Of the total number of NVAF patients identified, 299,716 (92.5 %) were prescribed chronic medications other than oral anticoagulants, and 215,527 (66.5 %; 95 % confidence interval [CI] 66.4–66.6) were identified as taking these medications more than once per day (Table 2). Among patients who were prescribed chronic medications, 71.9 % (95 % CI: 71.8–72.0) were identified as taking their medications more than once per day.

Table 2
Non-valvular atrial fibrillation (NVAF) patients prescribed chronic medications more than once per day in the last 90 days

The percentages of NVAF patients prescribed chronic medications other than oral anticoagulants more than once per day by anticoagulation therapy group are also presented in Table 2. Nearly half of all patients (46.8 %) were not on prescription oral anticoagulation therapy in the last 90 days of the follow-up period. Of the remaining population (53.2 %), warfarin was the most common therapy (50.2 % of the sample), followed by dabigatran (2.9 %) and rivaroxaban (0.1 %).

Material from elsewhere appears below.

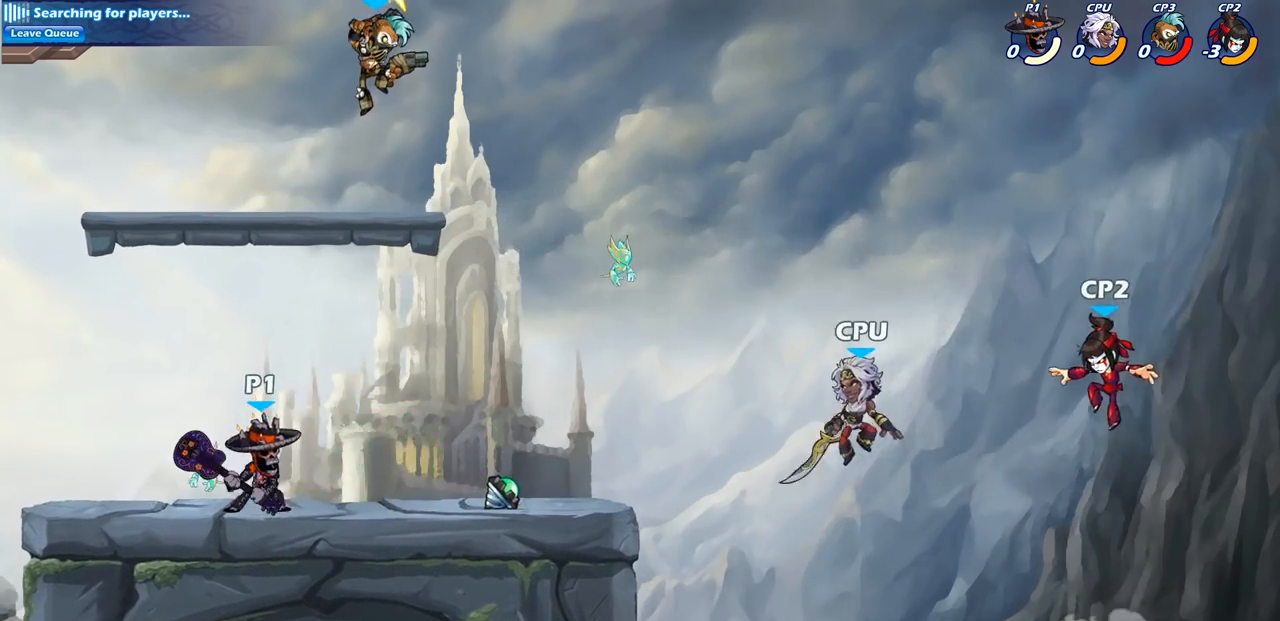
{"buttons": [], "left_stick": "right", "right_stick": "center", "events": [[67, "left_stick", "up-right"], [117, "R2", "down"], [133, "CROSS", "down"], [250, "R2", "up"], [300, "CROSS", "up"], [350, "left_stick", "right"]]}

The percentage of patients who were taking chronic medications more than once per day was smaller in the no anticoagulant group than among patients on an anticoagulant (60.3 vs. 71.9 %, respectively). Among those patients receiving anticoagulants, the percentage was highest for patients on dabigatran (75.7 %) with small differences across the individual anticoagulant groups. Results appear similar when defining the anticoagulation treatment groups according to the medication they were taking on the last day of the follow-up period.

Among the 299,716 NVAF patients who took chronic medications, the mean number of medications taken was 6.9 and the median was 6. The mean number of therapeutic classes was 6.4 and the median was 6. The most commonly prescribed therapeutic classes of medications are listed in Table 3. Beta blockers and antihyperlipidemic drugs were the most common therapeutic classes and were taken by 60.0 and 53.6 % of those in our study sample, respectively.

Table 3
Top 25 most commonly prescribed therapeutic classes of medications in the 12 months following the first diagnosis of non-valvular atrial fibrillation (NVAF)

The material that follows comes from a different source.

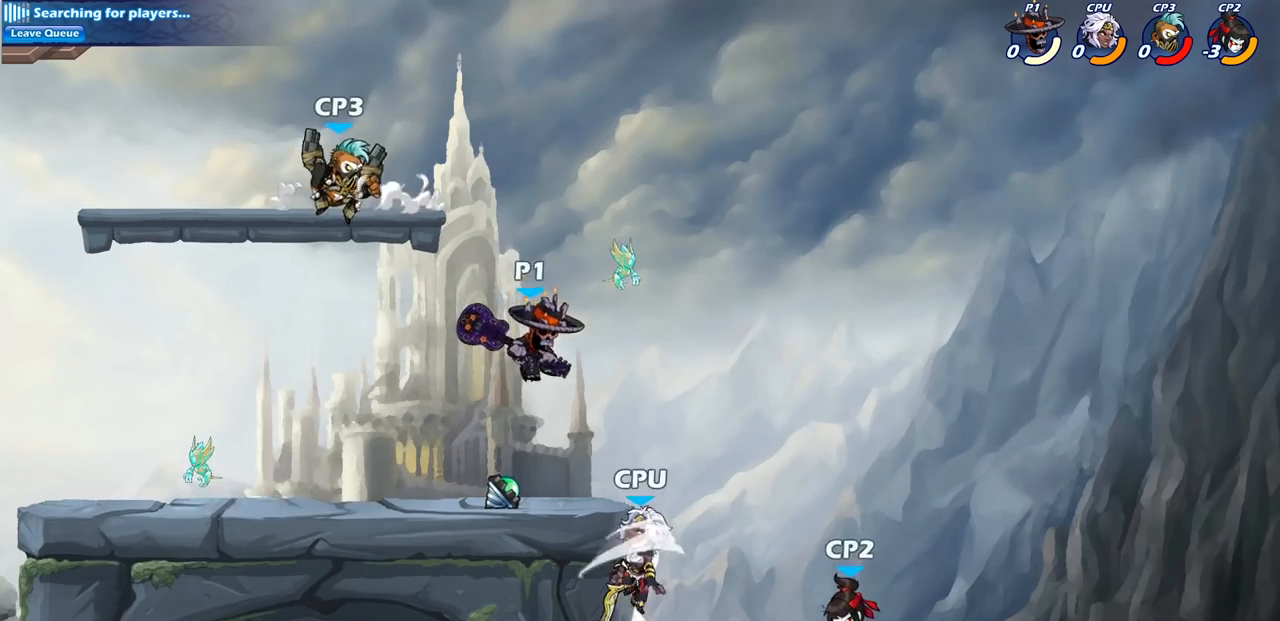
{"buttons": [], "left_stick": "center", "right_stick": "center", "events": [[83, "left_stick", "down"], [117, "CIRCLE", "down"], [300, "CIRCLE", "up"], [333, "left_stick", "down-left"], [483, "left_stick", "center"]]}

Table 4 illustrates the most common therapeutic classes of medications and co-morbidities by CHADS2 score and age. Beta blockers were the most common class of medication across both CHADS2 score categories and all age groups (58.4 % for CHADS2 = 1 and 61.7 % for CHADS2 ≥2; and 61.1, 64.2, and 58.3 % for ages <65, 65–74, and 75+, respectively). The next most commonly prescribed chronic medications were antihyperlipidemics, calcium channel blockers, ACE Inhibitors, and loop diuretics, which generally increased with CHADS2 score and peaked in the 65- to 74-year age group.

Table 4
Top therapeutic classes of medications and co-morbidities by CHADS2 score and age in the 12 months following the first diagnosis of non-valvular atrial fibrillation (NVAF)

Congestive heart failure was the most common co-morbidity for the CHADS2 ≥2 score category (34.9 %) and all age groups (16.5, 20.4, and 16.8 % for ages <65, 65–74, and 75+ years, respectively), while chronic pulmonary disease was the most common co-morbidity for the CHADS2 = 1 score category (10.8 %). Diabetes and chronic pulmonary disease were the next most common co-morbidities for the CHADS2 ≥2 score category and all age groups, while diabetes and cancer were the next most common co-morbidities for the CHADS2 = 1 score category. Table 4 highlights that NVAF patients are prescribed multiple medications from several therapeutic classes, have various co-morbidities, and, therefore, underscores the clinical complexity of the NVAF patient.

Discussion

This study examined the clinical and demographic characteristics of patients with NVAF who have at least one CHADS2 risk factor for stroke in a real world setting. We found that 92.5 % of these patients take chronic medications other than oral anticoagulants, and of these patients, 71.9 % take these chronic medications more than once per day. We also found that among our sample of NVAF patients with a CHADS2 score greater than one, the average CHADS2 and CHA2DS2-VASc scores were 1.51 and 3.08, respectively, with patients taking an average of 6.9 chronic medications from an average of 6.4 therapeutic classes. These results underscore the clinical complexity of NVAF patients.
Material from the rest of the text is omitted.